Historically, dust storms have often been spotted in Hellas, Elysium, Chryse, and Solis Lacus. During late October 2005, a large dust storm sprang up in Chryse and then spilled into the deep chasms within Aurorae Sinus. Because of its high albedo compared with the terrain, this storm had the rare effect of making parts of gigantic Valles Marineris visible for a few weeks from Earth in amateur telescopes. This phenomena is occurring right now, so be sure to catch a glimps while it’s still visible.

Although these global dust events can put a damper on observations, it’s exciting to watch these massive wind-driven storms envelop the planet within a few days.

Changing Albedo Features

The dark albedo features of Mars have also experienced long-term changes over the years.

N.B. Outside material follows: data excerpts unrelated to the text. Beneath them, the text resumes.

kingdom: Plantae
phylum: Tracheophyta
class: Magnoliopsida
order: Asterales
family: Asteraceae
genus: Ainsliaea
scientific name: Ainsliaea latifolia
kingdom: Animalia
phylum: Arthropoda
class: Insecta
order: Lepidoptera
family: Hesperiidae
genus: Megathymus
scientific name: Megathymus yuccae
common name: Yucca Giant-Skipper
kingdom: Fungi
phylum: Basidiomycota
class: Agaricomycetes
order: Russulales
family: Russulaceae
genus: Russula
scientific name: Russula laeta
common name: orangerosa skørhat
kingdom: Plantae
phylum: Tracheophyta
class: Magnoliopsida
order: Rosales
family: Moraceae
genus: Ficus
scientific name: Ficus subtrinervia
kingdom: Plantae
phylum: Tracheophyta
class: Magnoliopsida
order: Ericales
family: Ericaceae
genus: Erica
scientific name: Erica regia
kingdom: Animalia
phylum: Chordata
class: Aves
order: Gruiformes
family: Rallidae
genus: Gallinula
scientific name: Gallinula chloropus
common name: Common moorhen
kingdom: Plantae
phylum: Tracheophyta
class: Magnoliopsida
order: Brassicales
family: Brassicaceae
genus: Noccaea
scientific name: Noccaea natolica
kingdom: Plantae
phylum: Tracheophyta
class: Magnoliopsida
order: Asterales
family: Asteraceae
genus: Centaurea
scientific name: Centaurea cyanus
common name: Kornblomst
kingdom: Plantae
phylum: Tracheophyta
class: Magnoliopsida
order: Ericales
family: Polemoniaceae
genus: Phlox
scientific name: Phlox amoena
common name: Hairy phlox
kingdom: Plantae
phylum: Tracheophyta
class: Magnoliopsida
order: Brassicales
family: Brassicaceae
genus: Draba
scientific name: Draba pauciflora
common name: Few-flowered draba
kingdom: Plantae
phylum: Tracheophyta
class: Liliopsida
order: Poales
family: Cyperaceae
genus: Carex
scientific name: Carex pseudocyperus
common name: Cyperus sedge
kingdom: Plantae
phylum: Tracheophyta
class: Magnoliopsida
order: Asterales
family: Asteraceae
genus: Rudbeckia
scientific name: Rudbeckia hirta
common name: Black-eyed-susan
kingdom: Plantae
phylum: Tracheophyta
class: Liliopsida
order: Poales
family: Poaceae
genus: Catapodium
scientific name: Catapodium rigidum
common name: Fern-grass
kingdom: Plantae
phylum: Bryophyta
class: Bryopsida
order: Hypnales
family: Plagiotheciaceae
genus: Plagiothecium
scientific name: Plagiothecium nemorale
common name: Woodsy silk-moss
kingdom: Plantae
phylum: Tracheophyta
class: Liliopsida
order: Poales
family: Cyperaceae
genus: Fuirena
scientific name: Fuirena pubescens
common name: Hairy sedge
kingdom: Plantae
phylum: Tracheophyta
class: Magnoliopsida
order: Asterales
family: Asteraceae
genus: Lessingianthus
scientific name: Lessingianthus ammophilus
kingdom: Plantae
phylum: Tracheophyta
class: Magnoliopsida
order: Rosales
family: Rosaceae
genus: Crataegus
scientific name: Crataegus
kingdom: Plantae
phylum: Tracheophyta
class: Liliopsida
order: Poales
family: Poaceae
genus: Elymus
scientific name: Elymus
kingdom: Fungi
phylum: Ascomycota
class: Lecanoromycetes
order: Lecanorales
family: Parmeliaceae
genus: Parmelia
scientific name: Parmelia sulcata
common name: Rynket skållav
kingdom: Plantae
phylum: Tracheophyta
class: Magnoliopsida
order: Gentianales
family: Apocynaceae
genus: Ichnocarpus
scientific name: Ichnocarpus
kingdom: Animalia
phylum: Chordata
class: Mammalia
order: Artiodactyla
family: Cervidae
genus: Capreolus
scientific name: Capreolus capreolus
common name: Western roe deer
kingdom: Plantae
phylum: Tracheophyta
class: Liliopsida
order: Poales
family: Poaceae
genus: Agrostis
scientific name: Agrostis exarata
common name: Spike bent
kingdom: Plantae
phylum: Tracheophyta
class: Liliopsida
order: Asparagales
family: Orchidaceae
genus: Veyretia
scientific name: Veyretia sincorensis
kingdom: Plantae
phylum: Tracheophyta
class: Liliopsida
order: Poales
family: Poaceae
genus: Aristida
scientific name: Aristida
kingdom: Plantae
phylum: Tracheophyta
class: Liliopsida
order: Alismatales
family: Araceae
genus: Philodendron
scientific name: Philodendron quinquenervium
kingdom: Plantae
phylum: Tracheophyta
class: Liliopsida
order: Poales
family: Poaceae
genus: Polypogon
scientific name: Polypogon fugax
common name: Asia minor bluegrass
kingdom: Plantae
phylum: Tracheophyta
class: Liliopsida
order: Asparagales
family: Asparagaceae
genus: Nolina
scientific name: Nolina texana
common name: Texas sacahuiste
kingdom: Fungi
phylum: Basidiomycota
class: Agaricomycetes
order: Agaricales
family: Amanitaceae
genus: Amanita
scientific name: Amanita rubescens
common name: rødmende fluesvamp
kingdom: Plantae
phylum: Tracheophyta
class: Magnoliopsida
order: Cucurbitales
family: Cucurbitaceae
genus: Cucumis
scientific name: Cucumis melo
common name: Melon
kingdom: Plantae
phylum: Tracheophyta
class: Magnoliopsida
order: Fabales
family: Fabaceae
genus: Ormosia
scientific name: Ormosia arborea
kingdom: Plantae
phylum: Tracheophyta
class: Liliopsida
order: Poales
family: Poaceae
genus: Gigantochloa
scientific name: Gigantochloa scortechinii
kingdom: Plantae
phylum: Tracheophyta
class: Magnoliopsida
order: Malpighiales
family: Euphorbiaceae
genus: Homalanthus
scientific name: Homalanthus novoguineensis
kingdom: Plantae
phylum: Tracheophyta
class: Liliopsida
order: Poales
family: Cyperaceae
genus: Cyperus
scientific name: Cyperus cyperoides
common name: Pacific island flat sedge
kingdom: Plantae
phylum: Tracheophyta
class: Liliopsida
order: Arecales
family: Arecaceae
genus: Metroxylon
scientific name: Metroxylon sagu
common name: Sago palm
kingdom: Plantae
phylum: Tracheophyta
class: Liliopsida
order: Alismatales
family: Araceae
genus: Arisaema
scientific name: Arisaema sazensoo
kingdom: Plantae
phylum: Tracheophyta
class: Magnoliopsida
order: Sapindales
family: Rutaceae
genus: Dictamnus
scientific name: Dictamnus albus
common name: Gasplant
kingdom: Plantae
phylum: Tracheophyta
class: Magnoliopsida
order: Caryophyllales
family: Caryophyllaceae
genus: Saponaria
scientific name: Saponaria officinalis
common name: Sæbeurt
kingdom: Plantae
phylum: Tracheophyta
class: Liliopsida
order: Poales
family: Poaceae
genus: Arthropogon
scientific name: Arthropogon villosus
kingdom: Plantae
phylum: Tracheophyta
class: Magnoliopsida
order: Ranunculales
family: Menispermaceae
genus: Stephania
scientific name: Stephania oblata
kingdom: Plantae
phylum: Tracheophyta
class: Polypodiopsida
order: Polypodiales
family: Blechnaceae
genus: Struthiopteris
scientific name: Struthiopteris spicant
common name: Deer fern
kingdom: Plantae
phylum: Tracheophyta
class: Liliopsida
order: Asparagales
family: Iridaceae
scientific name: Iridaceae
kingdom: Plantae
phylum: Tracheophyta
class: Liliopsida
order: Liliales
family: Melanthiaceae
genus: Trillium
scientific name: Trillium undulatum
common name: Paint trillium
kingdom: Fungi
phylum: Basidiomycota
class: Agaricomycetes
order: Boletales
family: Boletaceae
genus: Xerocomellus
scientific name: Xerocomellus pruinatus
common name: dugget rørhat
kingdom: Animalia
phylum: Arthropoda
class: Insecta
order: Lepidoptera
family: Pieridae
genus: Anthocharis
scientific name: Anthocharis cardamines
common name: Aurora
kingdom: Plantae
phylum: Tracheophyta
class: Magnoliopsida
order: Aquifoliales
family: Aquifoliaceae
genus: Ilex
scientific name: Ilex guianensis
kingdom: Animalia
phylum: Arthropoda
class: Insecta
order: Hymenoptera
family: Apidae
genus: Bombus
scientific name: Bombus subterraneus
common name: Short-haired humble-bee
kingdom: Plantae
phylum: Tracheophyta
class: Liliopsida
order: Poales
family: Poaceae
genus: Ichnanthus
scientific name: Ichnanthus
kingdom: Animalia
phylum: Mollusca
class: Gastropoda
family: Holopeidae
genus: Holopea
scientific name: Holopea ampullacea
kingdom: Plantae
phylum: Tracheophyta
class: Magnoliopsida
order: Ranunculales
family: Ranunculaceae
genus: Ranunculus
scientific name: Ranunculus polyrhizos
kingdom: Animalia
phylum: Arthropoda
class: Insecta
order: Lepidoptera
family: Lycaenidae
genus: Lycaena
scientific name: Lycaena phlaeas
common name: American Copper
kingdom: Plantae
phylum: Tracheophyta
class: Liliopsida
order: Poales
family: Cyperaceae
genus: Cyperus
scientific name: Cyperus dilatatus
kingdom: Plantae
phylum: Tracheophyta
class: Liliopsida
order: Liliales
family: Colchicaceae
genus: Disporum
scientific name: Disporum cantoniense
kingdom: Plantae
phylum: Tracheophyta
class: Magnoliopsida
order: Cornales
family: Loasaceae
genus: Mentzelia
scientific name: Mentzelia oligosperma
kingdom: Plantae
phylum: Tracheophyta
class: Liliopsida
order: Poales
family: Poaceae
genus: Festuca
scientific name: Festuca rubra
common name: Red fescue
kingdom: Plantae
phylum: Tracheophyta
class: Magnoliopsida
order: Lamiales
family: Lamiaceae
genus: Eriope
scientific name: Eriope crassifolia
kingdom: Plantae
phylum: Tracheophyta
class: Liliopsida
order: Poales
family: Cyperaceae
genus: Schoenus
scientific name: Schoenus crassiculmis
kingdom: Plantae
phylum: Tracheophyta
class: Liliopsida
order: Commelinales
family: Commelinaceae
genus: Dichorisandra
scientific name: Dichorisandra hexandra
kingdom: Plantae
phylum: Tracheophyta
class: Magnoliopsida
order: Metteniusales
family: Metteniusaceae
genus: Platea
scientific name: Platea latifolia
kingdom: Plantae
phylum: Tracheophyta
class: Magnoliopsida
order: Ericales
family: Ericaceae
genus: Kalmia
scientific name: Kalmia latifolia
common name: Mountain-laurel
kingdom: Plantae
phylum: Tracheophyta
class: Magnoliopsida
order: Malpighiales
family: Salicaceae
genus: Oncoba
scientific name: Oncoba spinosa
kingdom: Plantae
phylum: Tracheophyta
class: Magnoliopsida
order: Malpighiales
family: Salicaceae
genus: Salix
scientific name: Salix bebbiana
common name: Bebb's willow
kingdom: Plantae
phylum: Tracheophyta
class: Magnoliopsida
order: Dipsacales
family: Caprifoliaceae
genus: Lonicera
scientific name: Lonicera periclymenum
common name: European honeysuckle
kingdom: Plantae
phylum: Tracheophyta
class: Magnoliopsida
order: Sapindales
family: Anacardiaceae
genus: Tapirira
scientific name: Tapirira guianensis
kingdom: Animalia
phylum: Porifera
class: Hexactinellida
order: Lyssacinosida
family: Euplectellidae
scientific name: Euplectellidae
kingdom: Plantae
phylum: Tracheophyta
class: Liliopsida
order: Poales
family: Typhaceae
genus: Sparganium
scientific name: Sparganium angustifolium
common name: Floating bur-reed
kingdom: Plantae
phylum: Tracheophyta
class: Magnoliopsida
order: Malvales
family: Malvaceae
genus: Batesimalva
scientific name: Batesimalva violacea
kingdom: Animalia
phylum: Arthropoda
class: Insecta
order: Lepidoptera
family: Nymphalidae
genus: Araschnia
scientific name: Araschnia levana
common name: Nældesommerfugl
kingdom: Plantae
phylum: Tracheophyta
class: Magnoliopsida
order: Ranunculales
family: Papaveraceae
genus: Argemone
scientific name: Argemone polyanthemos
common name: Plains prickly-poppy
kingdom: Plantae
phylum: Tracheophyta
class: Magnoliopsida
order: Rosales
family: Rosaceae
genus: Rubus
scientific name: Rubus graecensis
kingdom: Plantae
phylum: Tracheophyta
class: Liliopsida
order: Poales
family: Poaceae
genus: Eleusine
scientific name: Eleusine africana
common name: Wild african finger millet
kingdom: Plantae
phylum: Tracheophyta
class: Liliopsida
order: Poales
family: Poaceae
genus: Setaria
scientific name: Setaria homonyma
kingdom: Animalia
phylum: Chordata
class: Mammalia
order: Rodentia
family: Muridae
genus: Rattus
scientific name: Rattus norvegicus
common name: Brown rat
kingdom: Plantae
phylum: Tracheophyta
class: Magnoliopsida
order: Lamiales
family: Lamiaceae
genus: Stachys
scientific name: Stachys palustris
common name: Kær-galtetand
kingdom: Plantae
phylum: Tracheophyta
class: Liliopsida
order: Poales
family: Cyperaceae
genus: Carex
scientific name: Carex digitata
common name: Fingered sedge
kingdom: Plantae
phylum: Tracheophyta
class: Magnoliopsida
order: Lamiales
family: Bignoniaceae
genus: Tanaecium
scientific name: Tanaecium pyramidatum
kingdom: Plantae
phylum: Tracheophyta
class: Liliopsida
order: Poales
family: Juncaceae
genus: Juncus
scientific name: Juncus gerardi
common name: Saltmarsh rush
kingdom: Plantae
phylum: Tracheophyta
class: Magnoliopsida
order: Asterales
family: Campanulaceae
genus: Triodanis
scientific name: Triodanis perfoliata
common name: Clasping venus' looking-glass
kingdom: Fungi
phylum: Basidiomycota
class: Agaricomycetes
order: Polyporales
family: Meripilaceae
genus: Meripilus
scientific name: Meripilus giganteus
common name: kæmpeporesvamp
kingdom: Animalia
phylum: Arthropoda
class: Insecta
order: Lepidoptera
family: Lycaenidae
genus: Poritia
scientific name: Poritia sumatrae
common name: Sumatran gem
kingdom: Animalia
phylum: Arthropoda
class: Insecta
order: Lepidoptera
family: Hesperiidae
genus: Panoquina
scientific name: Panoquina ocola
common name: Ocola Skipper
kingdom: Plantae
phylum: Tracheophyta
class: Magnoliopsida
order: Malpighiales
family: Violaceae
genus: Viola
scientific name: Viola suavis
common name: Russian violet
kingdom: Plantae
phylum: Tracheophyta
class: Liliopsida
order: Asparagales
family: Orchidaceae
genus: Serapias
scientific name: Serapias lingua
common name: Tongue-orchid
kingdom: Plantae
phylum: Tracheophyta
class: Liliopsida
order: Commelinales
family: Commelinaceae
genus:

Dark markings within Solis Lacus have come and gone within the last decade. Additionally, a dark feature at roughly 230°W known as Hyblaeus has also expanded and receded throughout the past quarter century.

Perhaps the largest recent albedo change occurred in the 1960s. Around that time, a large complex of albedo features connecting Syrtis Major to Utopia, located at about 270°W and known as Thoth-Nepenthes, literally disappeared. Today, only the small dark feature known as Alcyonius Nodus remains.

One vivid example of albedo changes occurred sometime in the mid-20th century, when the well-known feature
Thoth-Nepenthes vanished. Left: This 1956 image shows this curved feature (the middle of the dark, thick C at bottom). Right: The author’s 2012 image shows only the dark remnant known today as Alcyonius Nodus.
Left: E. C. Slipher / Lowell Observatory; Right: S&T: Sean Walker

At about the same time as the disappearance of Thoth-Nepenthes, the northernmost tip of Syrtis Major changed from a distinctly pointed feature to the rounded end that today resembles the southern tip of Africa.

Assuming the current storm on the Red Planet doesn’t rage on for several months, a dynamic, changing world beckons observers as it draws relatively close for a few brief months. Let’s see what other surprises it has in store for us this year.


An earlier version of this text appeared in Sky & Telescope's March 2014 issue. It has been updated to reflect relevant changes.